▶ **PAGE EXCERPT**
Yet I found it a constant temptation to go outside the rules, to throw over the constraints. Once I was called to deal with a man who was “angry at God.” They said he was shouting and railing because his wife was to have surgery for cancer. They were keeping her away from him, but he was ranting and slamming things in a conference room. He said he hated God and God was evil. I was called because “you’re a Unitarian and you won’t mind the way he talks.”
So here was this big guy, crying, wailing and cursing. He said he was an evil man, a man who cheated on his wife, was mean to her and everyone else, and so on. God’s revenge was to force all this terrible suffering and probably death on his wife. And he pounded his head on the table. He wanted me to pray for God to have mercy on him.
So I went risky and contentious, too. It looked to me as though he were determined to stay the center of attention, very sorry for himself. Taking a brisk tone, I said, “This is what your God is like? He tortures the innocent? I’d just dump a God as stupid as that.” I figured if he wanted a human vengeful god, I could label Him, too. “I’d just refuse to have anything to do with Him. Get a REAL God!”
The man stopped short and stared at me. All the crying and storming evaporated. He started back up. I just looked at him.
Then he really stopped. “You aren’t a proper chaplain,” he said in a hard voice. “I want a real chaplain. Chaplains are supposed to be comforters.”
“Sorry,” I said. “I’m the only chaplain available at the moment.” He got up and stalked out, clear out of the building evidently. I never saw him again and I never heard about the woman.
Now, wasn’t I just doing what he was doing? Making a convenient little idol out of a great theological concept? Yes. I’d say so. Wicked? Well, I restored order in the ward.
The last story is about a doctor from that very hospital, a much-loved big Alpha doctor, an effective administrator, who was now dying -- probably only had a few days to go but was conscious. The two senior chaplains had known him, worked with him, loved and depended on him for decades. He was telling them that he had absolutely no faith, that he might just as well be buried in a shoebox in the backyard with no ceremony, like a cat. Nothing he had done meant anything. It was all a farce. The CHAPLAINS were weeping.
So they sent me in, on the principle that nothing would do any good anyway. I made my best pitch, he was unimpressed, but he sort of patted me on top of the head and said, “Nice try, little girl.” I came out whipped and frustrated. It has taken me until now to understand that I did provide something for him: another underling to dominate. Power: even flat on his back in bed, no one could tell him anything.

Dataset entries
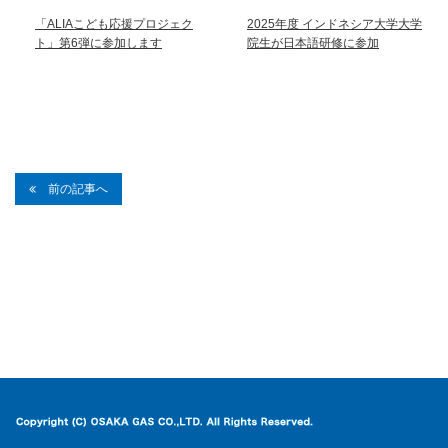
「ALIAこども応援プロジェク
2025年度 インドネシア大学大学
ト」第6弾に参加します
院生が日本語研修に参加
前の記事へ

▶ **WHAT THIS EXERCISE ASKS**
A) Using the hospital chaplaincy excerpt, decide whether each statement agrees with it: (i) The man who was angry at God said his wife was to have surgery for cancer. (ii) After the man stalked out, the narrator learned what happened to the woman. (iii) The dying doctor told the senior chaplains he had a strong faith. Answer yes or no for each, and quote the words of the text that decide it.
B) In the hospital chaplaincy excerpt, reproduce the passage starting at "So here was" and ending at "mercy on him.", substituting "wall" for "table".

▶ **ANSWERS TO THE EXERCISES**
A)
(i) Yes: "his wife was to have surgery for cancer."
(ii) No: "I never saw him again and I never heard about the woman."
(iii) No: "he had absolutely no faith."

B)
So here was this big guy, crying, wailing and cursing. He said he was an evil man, a man who cheated on his wife, was mean to her and everyone else, and so on. God’s revenge was to force all this terrible suffering and probably death on his wife. And he pounded his head on the wall. He wanted me to pray for God to have mercy on him.